Olho-me ao espelho mas nunca sei bem o que ver. Todos os
dias há um olho mais aberto, outro mais fechado. Há um cabelo diferente. Há
marcas novas e pêlos que eu quero que nunca tenham nascido e arranco
furiosamente. Nunca soube se sou feia ou
bonita. Nas fotos sou sempre outra pessoa que eu não conheço. No espelho sou sempre
um ser que só existe ali, do outro lado, e que me surpreende ou me assusta. Nunca
gostei do facto de ter olhos pequenos, mas gosto de não ter um nariz grande. Às
vezes sou muito parecida com a minha mãe.
O que mais me incomoda é olhar-me com a mesma estranheza com que oiço
uma gravação da minha voz. Nunca me reconheço. Não faço ideia de quem sou e olho-me
sempre como se a pessoa que está ali fosse outra e não eu. Sou estranha a mim
própria e aos outros. Não-sou.
Queria acordar cedo e fazer muitas coisas. Em vez disso fico
a dormir.

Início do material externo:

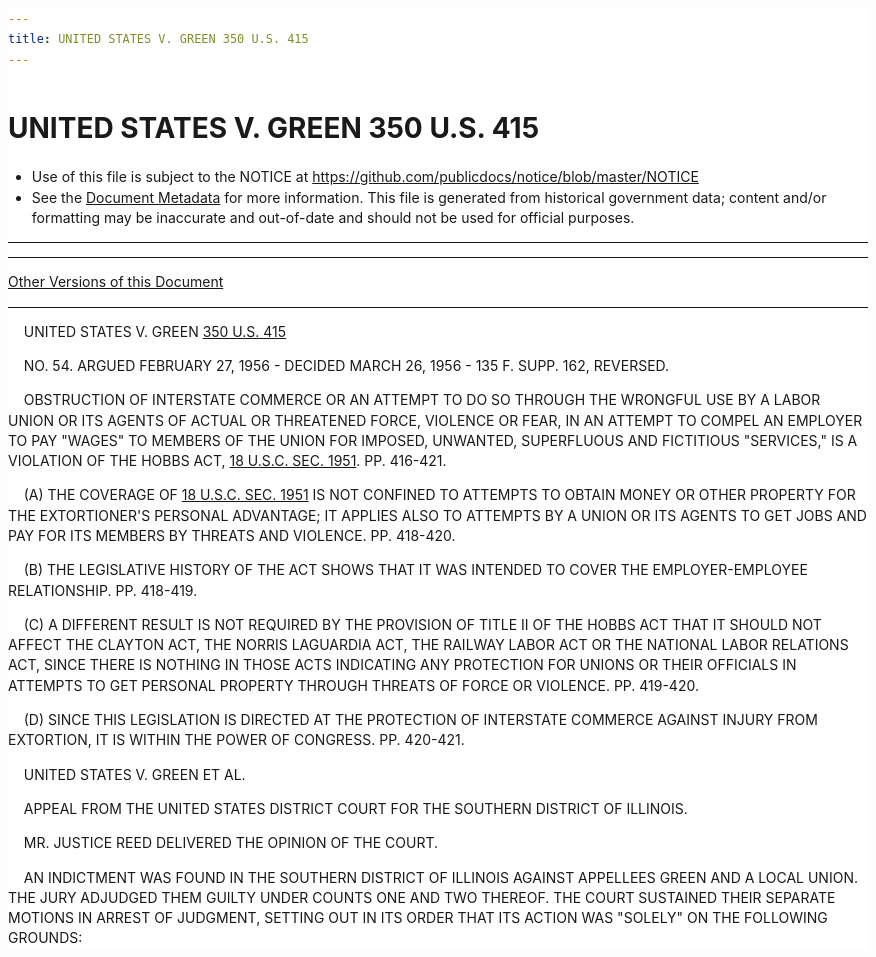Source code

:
 ```yaml
---
title: UNITED STATES V. GREEN 350 U.S. 415
---
```


# UNITED STATES V. GREEN 350 U.S. 415

* Use of this file is subject to the NOTICE at https://github.com/publicdocs/notice/blob/master/NOTICE
* See the [Document Metadata](../../../index.md) for more information.
  This file is generated from historical government data; content and/or formatting may be inaccurate and out-of-date and should not be used for official purposes.

----------
----------

[Other Versions of this Document](https://publicdocs.github.io/go/links?ns=uslm-x&ref=%2Fus%2Fcourts%2Fscotus%2FusReporter%2F350%2F415)

----------

    UNITED STATES V. GREEN [350 U.S. 415][/us/courts/scotus/usReporter/350/415]

    NO. 54.  ARGUED FEBRUARY 27, 1956 - DECIDED MARCH 26, 1956 - 135 F. SUPP. 162, REVERSED.

    OBSTRUCTION OF INTERSTATE COMMERCE OR AN ATTEMPT TO DO SO THROUGH THE WRONGFUL USE BY A LABOR UNION OR ITS AGENTS OF ACTUAL OR THREATENED FORCE, VIOLENCE OR FEAR, IN AN ATTEMPT TO COMPEL AN EMPLOYER TO PAY "WAGES" TO MEMBERS OF THE UNION FOR IMPOSED, UNWANTED, SUPERFLUOUS AND FICTITIOUS "SERVICES," IS A VIOLATION OF THE HOBBS ACT, [18 U.S.C. SEC. 1951][/us/usc/t18/s1951].  PP. 416-421.

    (A)  THE COVERAGE OF [18 U.S.C. SEC. 1951][/us/usc/t18/s1951] IS NOT CONFINED TO ATTEMPTS TO OBTAIN MONEY OR OTHER PROPERTY FOR THE EXTORTIONER'S PERSONAL ADVANTAGE; IT APPLIES ALSO TO ATTEMPTS BY A UNION OR ITS AGENTS TO GET JOBS AND PAY FOR ITS MEMBERS BY THREATS AND VIOLENCE.  PP. 418-420.

    (B)  THE LEGISLATIVE HISTORY OF THE ACT SHOWS THAT IT WAS INTENDED TO COVER THE EMPLOYER-EMPLOYEE RELATIONSHIP.  PP. 418-419.

    (C)  A DIFFERENT RESULT IS NOT REQUIRED BY THE PROVISION OF TITLE II OF THE HOBBS ACT THAT IT SHOULD NOT AFFECT THE CLAYTON ACT, THE NORRIS LAGUARDIA ACT, THE RAILWAY LABOR ACT OR THE NATIONAL LABOR RELATIONS ACT, SINCE THERE IS NOTHING IN THOSE ACTS INDICATING ANY PROTECTION FOR UNIONS OR THEIR OFFICIALS IN ATTEMPTS TO GET PERSONAL PROPERTY THROUGH THREATS OF FORCE OR VIOLENCE.  PP. 419-420.

    (D)  SINCE THIS LEGISLATION IS DIRECTED AT THE PROTECTION OF INTERSTATE COMMERCE AGAINST INJURY FROM EXTORTION, IT IS WITHIN THE POWER OF CONGRESS.  PP. 420-421.

    UNITED STATES V. GREEN ET AL.

    APPEAL FROM THE UNITED STATES DISTRICT COURT FOR THE SOUTHERN DISTRICT OF ILLINOIS.

    MR. JUSTICE REED DELIVERED THE OPINION OF THE COURT.

    AN INDICTMENT WAS FOUND IN THE SOUTHERN DISTRICT OF ILLINOIS AGAINST APPELLEES GREEN AND A LOCAL UNION.  THE JURY ADJUDGED THEM GUILTY UNDER COUNTS ONE AND TWO THEREOF.  THE COURT SUSTAINED THEIR SEPARATE MOTIONS IN ARREST OF JUDGMENT, SETTING OUT IN ITS ORDER THAT ITS ACTION WAS "SOLELY" ON THE FOLLOWING GROUNDS:


[/us/courts/scotus/usReporter/350/415]: https://publicdocs.github.io/go/links?ns=uslm-x&ref=%2Fus%2Fcourts%2Fscotus%2FusReporter%2F350%2F415
[/us/usc/t18/s1951]: https://publicdocs.github.io/go/links?ns=uslm&ref=%2Fus%2Fusc%2Ft18%2Fs1951
[/us/usc/t18/s1951]: https://publicdocs.github.io/go/links?ns=uslm&ref=%2Fus%2Fusc%2Ft18%2Fs1951
[/us/usc/t18/s3731]: https://publicdocs.github.io/go/links?ns=uslm&ref=%2Fus%2Fusc%2Ft18%2Fs3731
[/us/courts/scotus/usReporter/350/813]: https://publicdocs.github.io/go/links?ns=uslm-x&ref=%2Fus%2Fcourts%2Fscotus%2FusReporter%2F350%2F813
[/us/usc/t18/s1951]: https://publicdocs.github.io/go/links?ns=uslm&ref=%2Fus%2Fusc%2Ft18%2Fs1951
[/us/stat/48/979]: https://publicdocs.github.io/go/links?ns=uslm&ref=%2Fus%2Fstat%2F48%2F979
[/us/courts/scotus/usReporter/315/521]: https://publicdocs.github.io/go/links?ns=uslm-x&ref=%2Fus%2Fcourts%2Fscotus%2FusReporter%2F315%2F521
[/us/stat/60/420]: https://publicdocs.github.io/go/links?ns=uslm&ref=%2Fus%2Fstat%2F60%2F420
[/us/usc/t18/s1951]: https://publicdocs.github.io/go/links?ns=uslm&ref=%2Fus%2Fusc%2Ft18%2Fs1951
[/us/stat/38/731]: https://publicdocs.github.io/go/links?ns=uslm&ref=%2Fus%2Fstat%2F38%2F731
[/us/stat/47/70]: https://publicdocs.github.io/go/links?ns=uslm&ref=%2Fus%2Fstat%2F47%2F70
[/us/stat/44/577]: https://publicdocs.github.io/go/links?ns=uslm&ref=%2Fus%2Fstat%2F44%2F577
[/us/stat/49/449]: https://publicdocs.github.io/go/links?ns=uslm&ref=%2Fus%2Fstat%2F49%2F449
[/us/courts/scotus/usReporter/329/14]: https://publicdocs.github.io/go/links?ns=uslm-x&ref=%2Fus%2Fcourts%2Fscotus%2FusReporter%2F329%2F14
[/us/courts/scotus/usReporter/349/427]: https://publicdocs.github.io/go/links?ns=uslm-x&ref=%2Fus%2Fcourts%2Fscotus%2FusReporter%2F349%2F427
[/us/courts/scotus/usReporter/345/100]: https://publicdocs.github.io/go/links?ns=uslm-x&ref=%2Fus%2Fcourts%2Fscotus%2FusReporter%2F345%2F100
[/us/courts/scotus/usReporter/345/117]: https://publicdocs.github.io/go/links?ns=uslm-x&ref=%2Fus%2Fcourts%2Fscotus%2FusReporter%2F345%2F117
[/us/stat/62/793]: https://publicdocs.github.io/go/links?ns=uslm&ref=%2Fus%2Fstat%2F62%2F793
[/us/courts/scotus/usReporter/315/521]: https://publicdocs.github.io/go/links?ns=uslm-x&ref=%2Fus%2Fcourts%2Fscotus%2FusReporter%2F315%2F521
[/us/courts/scotus/usReporter/350/299]: https://publicdocs.github.io/go/links?ns=uslm-x&ref=%2Fus%2Fcourts%2Fscotus%2FusReporter%2F350%2F299
[/us/courts/scotus/usReporter/347/656]: https://publicdocs.github.io/go/links?ns=uslm-x&ref=%2Fus%2Fcourts%2Fscotus%2FusReporter%2F347%2F656
[/us/courts/scotus/usReporter/315/740]: https://publicdocs.github.io/go/links?ns=uslm-x&ref=%2Fus%2Fcourts%2Fscotus%2FusReporter%2F315%2F740
[/us/courts/scotus/usReporter/306/240]: https://publicdocs.github.io/go/links?ns=uslm-x&ref=%2Fus%2Fcourts%2Fscotus%2FusReporter%2F306%2F240
[/us/usc/t18/s3731]: https://publicdocs.github.io/go/links?ns=uslm&ref=%2Fus%2Fusc%2Ft18%2Fs3731
[/us/courts/scotus/usReporter/317/200]: https://publicdocs.github.io/go/links?ns=uslm-x&ref=%2Fus%2Fcourts%2Fscotus%2FusReporter%2F317%2F200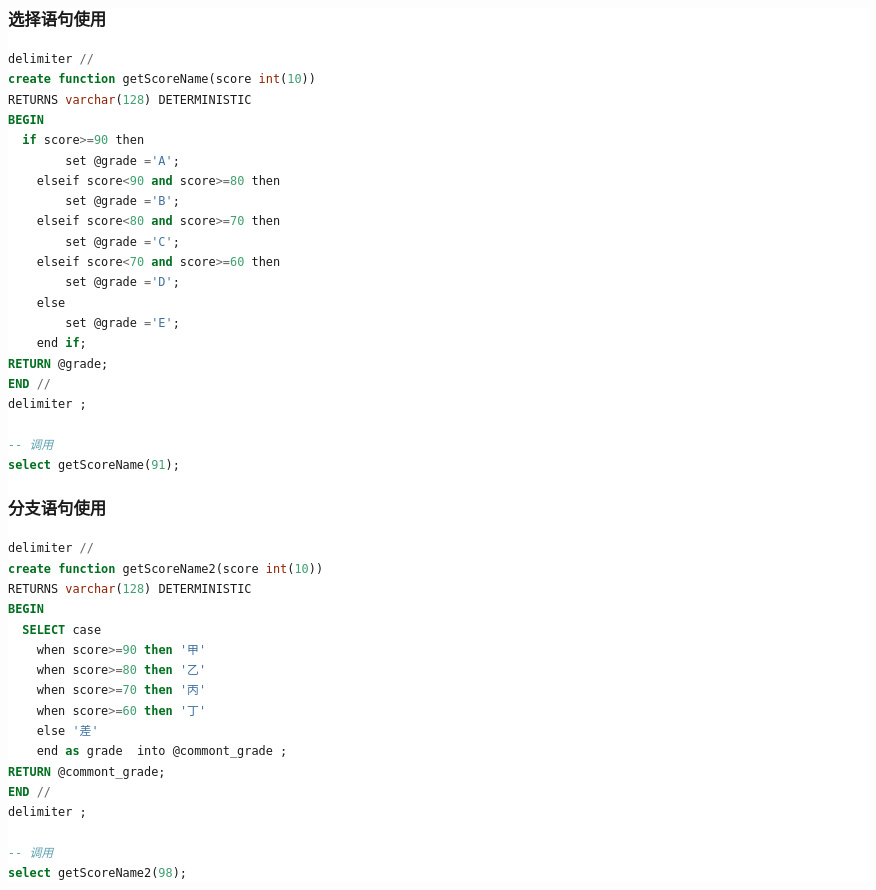 

### 选择语句使用

```sql
delimiter //
create function getScoreName(score int(10))
RETURNS varchar(128) DETERMINISTIC
BEGIN
  if score>=90 then 
        set @grade ='A';  
    elseif score<90 and score>=80 then 
        set @grade ='B';  
    elseif score<80 and score>=70 then 
        set @grade ='C';  
    elseif score<70 and score>=60 then 
        set @grade ='D';  
    else 
        set @grade ='E';  
    end if; 
RETURN @grade;
END //
delimiter ;

-- 调用
select getScoreName(91);
```



### 分支语句使用

```sql
delimiter //
create function getScoreName2(score int(10))
RETURNS varchar(128) DETERMINISTIC
BEGIN
  SELECT case 
    when score>=90 then '甲' 
    when score>=80 then '乙' 
    when score>=70 then '丙' 
    when score>=60 then '丁' 
    else '差' 
    end as grade  into @commont_grade ;
RETURN @commont_grade;
END //
delimiter ;

-- 调用
select getScoreName2(98);
```



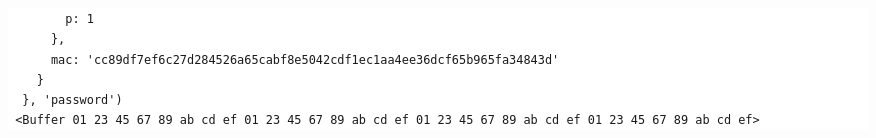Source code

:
 ```
        p: 1
      },
      mac: 'cc89df7ef6c27d284526a65cabf8e5042cdf1ec1aa4ee36dcf65b965fa34843d'
    }
  }, 'password')
 <Buffer 01 23 45 67 89 ab cd ef 01 23 45 67 89 ab cd ef 01 23 45 67 89 ab cd ef 01 23 45 67 89 ab cd ef>
```
  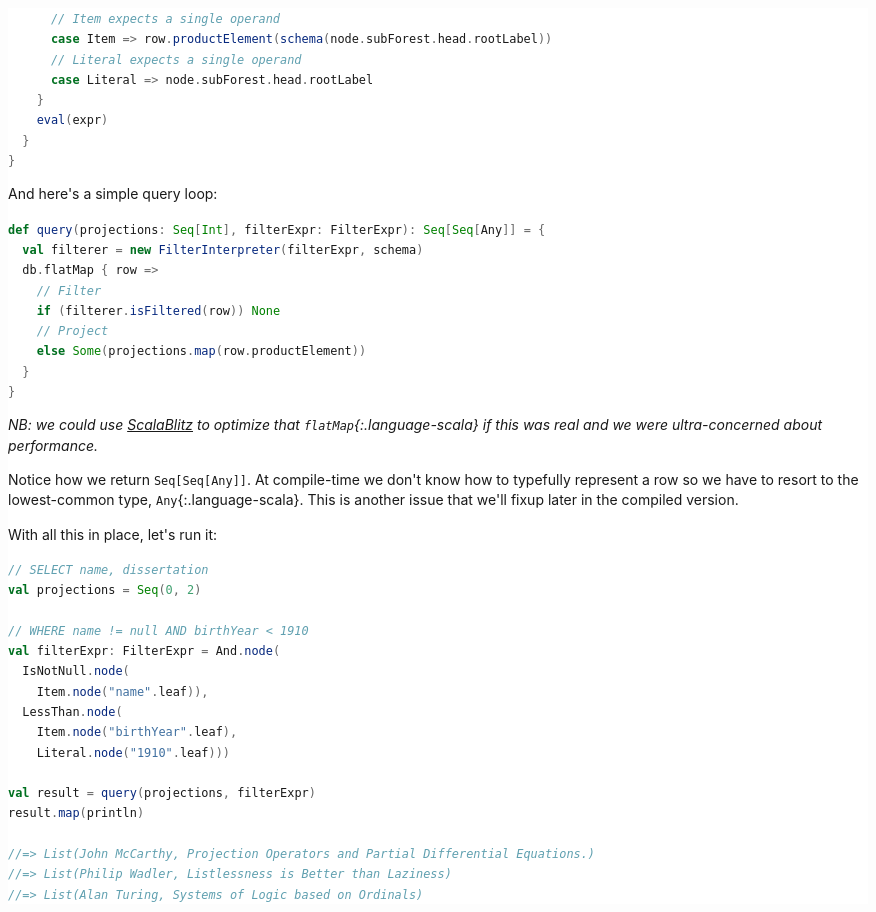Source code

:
 ```scala
      // Item expects a single operand
      case Item => row.productElement(schema(node.subForest.head.rootLabel))
      // Literal expects a single operand
      case Literal => node.subForest.head.rootLabel
    }
    eval(expr)
  }
}
```

And here's a simple query loop:

```scala
def query(projections: Seq[Int], filterExpr: FilterExpr): Seq[Seq[Any]] = {
  val filterer = new FilterInterpreter(filterExpr, schema)
  db.flatMap { row =>
    // Filter
    if (filterer.isFiltered(row)) None
    // Project
    else Some(projections.map(row.productElement))
  }
}
```


*NB: we could use [ScalaBlitz](https://scala-blitz.github.io/) to optimize that
`flatMap`{:.language-scala} if this was real and we were ultra-concerned about
performance.*

Notice how we return `Seq[Seq[Any]]`. At compile-time we don't know how to
typefully represent a row so we have to resort to the lowest-common type,
`Any`{:.language-scala}. This is another issue that we'll fixup later in the
compiled version.

With all this in place, let's run it:

```scala
// SELECT name, dissertation
val projections = Seq(0, 2)

// WHERE name != null AND birthYear < 1910
val filterExpr: FilterExpr = And.node(
  IsNotNull.node(
    Item.node("name".leaf)),
  LessThan.node(
    Item.node("birthYear".leaf),
    Literal.node("1910".leaf)))

val result = query(projections, filterExpr)
result.map(println)

//=> List(John McCarthy, Projection Operators and Partial Differential Equations.)
//=> List(Philip Wadler, Listlessness is Better than Laziness)
//=> List(Alan Turing, Systems of Logic based on Ordinals)
```
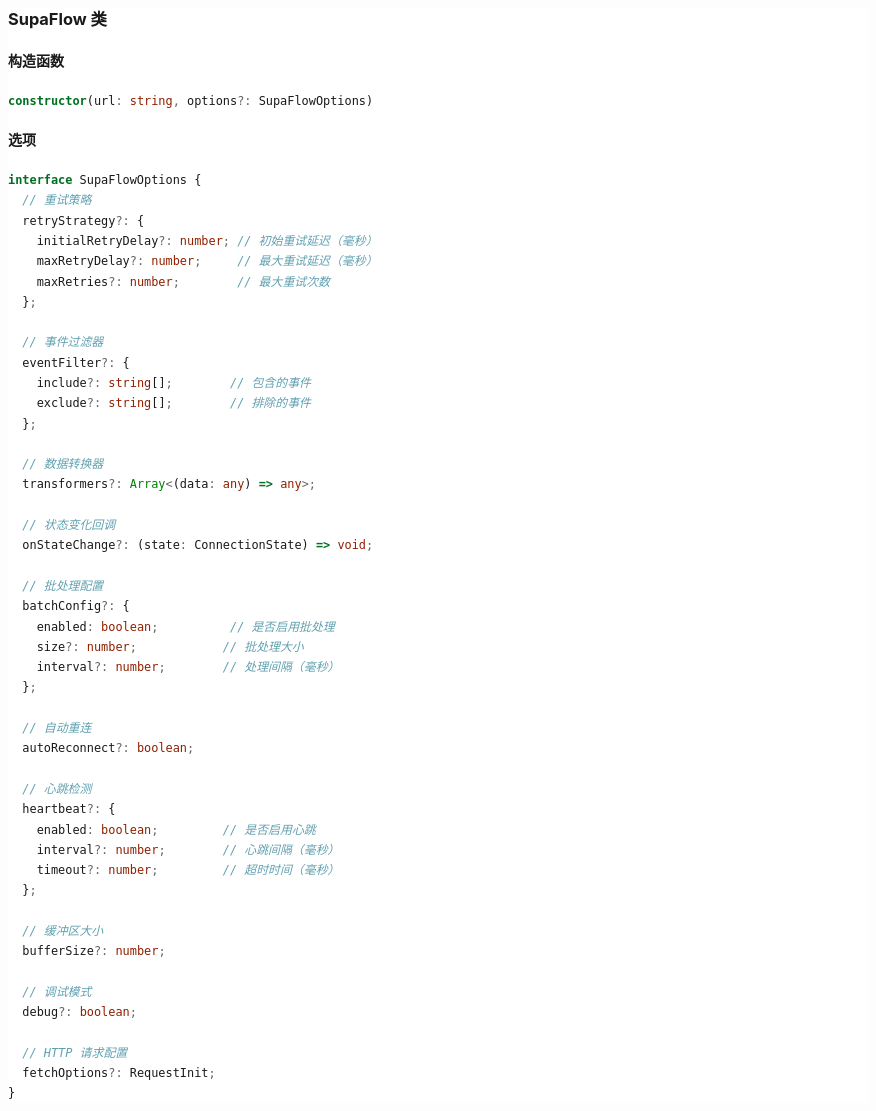 ### SupaFlow 类

#### 构造函数

```typescript
constructor(url: string, options?: SupaFlowOptions)
```

#### 选项

```typescript
interface SupaFlowOptions {
  // 重试策略
  retryStrategy?: {
    initialRetryDelay?: number; // 初始重试延迟（毫秒）
    maxRetryDelay?: number;     // 最大重试延迟（毫秒）
    maxRetries?: number;        // 最大重试次数
  };
  
  // 事件过滤器
  eventFilter?: {
    include?: string[];        // 包含的事件
    exclude?: string[];        // 排除的事件
  };
  
  // 数据转换器
  transformers?: Array<(data: any) => any>;
  
  // 状态变化回调
  onStateChange?: (state: ConnectionState) => void;
  
  // 批处理配置
  batchConfig?: {
    enabled: boolean;          // 是否启用批处理
    size?: number;            // 批处理大小
    interval?: number;        // 处理间隔（毫秒）
  };
  
  // 自动重连
  autoReconnect?: boolean;
  
  // 心跳检测
  heartbeat?: {
    enabled: boolean;         // 是否启用心跳
    interval?: number;        // 心跳间隔（毫秒）
    timeout?: number;         // 超时时间（毫秒）
  };
  
  // 缓冲区大小
  bufferSize?: number;
  
  // 调试模式
  debug?: boolean;
  
  // HTTP 请求配置
  fetchOptions?: RequestInit;
}
```

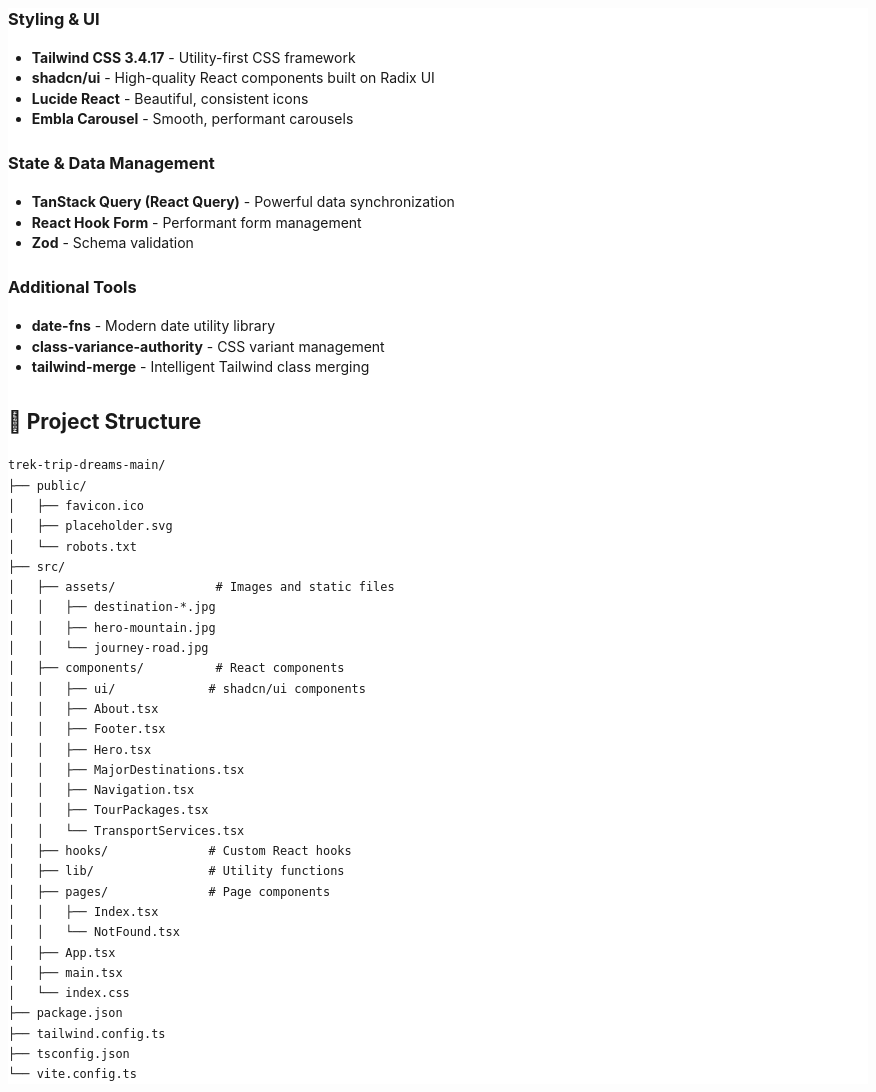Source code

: ### Styling & UI
- **Tailwind CSS 3.4.17** - Utility-first CSS framework
- **shadcn/ui** - High-quality React components built on Radix UI
- **Lucide React** - Beautiful, consistent icons
- **Embla Carousel** - Smooth, performant carousels

### State & Data Management
- **TanStack Query (React Query)** - Powerful data synchronization
- **React Hook Form** - Performant form management
- **Zod** - Schema validation

### Additional Tools
- **date-fns** - Modern date utility library
- **class-variance-authority** - CSS variant management
- **tailwind-merge** - Intelligent Tailwind class merging

## 📁 Project Structure

```
trek-trip-dreams-main/
├── public/
│   ├── favicon.ico
│   ├── placeholder.svg
│   └── robots.txt
├── src/
│   ├── assets/              # Images and static files
│   │   ├── destination-*.jpg
│   │   ├── hero-mountain.jpg
│   │   └── journey-road.jpg
│   ├── components/          # React components
│   │   ├── ui/             # shadcn/ui components
│   │   ├── About.tsx
│   │   ├── Footer.tsx
│   │   ├── Hero.tsx
│   │   ├── MajorDestinations.tsx
│   │   ├── Navigation.tsx
│   │   ├── TourPackages.tsx
│   │   └── TransportServices.tsx
│   ├── hooks/              # Custom React hooks
│   ├── lib/                # Utility functions
│   ├── pages/              # Page components
│   │   ├── Index.tsx
│   │   └── NotFound.tsx
│   ├── App.tsx
│   ├── main.tsx
│   └── index.css
├── package.json
├── tailwind.config.ts
├── tsconfig.json
└── vite.config.ts
```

Durmo, durmo e sonho com fábricas onde há corredores entre enormes
pilhas de papel-higiénico em embalagens coloridas e se circula em pequenas
carruagens. Onde há no meio de cada corredor uma fila de máscaras em forma de
cabeça de leão, transparentes e brilhantes como medusas, que devemos colocar se
o alarme tocar. Durmo, durmo e sonho-me a fugir numa selva densa e pantanosa de
uns misteriosos e gigantescos tentáculos que saem dochão, com extremidades
incandescentes como brasas e nos enrolam as pernas, contaminando-nos com uma
doença que os permite depois localizar-nos sempre, onde quer que vamos. Depois
de infectadas com o vírus, as pessoas podem morrer. Sabemos que estão quase a morrer
porque, segundos antes, o seu cabelo cresce rapidamente em altura, encrespado e
ruivo como fogo. Tentamos balançar no ar, pendurados em estruturas metálicas
com lianas elásticas que nos balançam para trás e para a frente para não termos
de tocar com os pés no chão. E quando eu percebo que afinal este sonho é só um
filme, espeto os dedos nos olhos do realizador e digo que o filme não presta,
não tem argumento, é só efeitos especiais. E durmo, durmo e no meio de tanta
confusão ainda tenho medo de acordar e voltar para o mundo real.
Esta noite sonhei que estava a ver-me na televisão. Que
estava a ver um filme em que eu era actriz. E pensava, que péssima actriz sou
eu. Sempre que sei que estou a ser filmada a minha cara muda e pronuncio as
palavras com maneirismos e expressões que não me são naturais. E nunca sei como
é a minha verdadeira e espontânea expressão a falar. Quando falo com alguém em
frente de um espelho, olho sempre para mim própria enquanto falo e não para o
outro. Fico a observar-me, a tentar aprender quem é aquela rapariga ali a falar,
e a questionar-me como será ver-me com os olhos de outra pessoa. Quando falo no Skype é igual. Em vez de me
concentrar na imagem do outro, fixo-me no quadradinho pequeno que tem a minha
imagem, para poder imaginar como é ver-me. Nunca soube se sou bonita ou feia.
Agora há uns anúncios que aparecem no Facebook para nós clicarmos e ficarmos a
saber se somos bonitos ou feios. Quando vejo esses anúncios dá-me vontade de
rir e penso, por favor, será que alguém é tão ingénuo ou inseguro que entre
numa coisa destas? Há sempre quem esteja pior.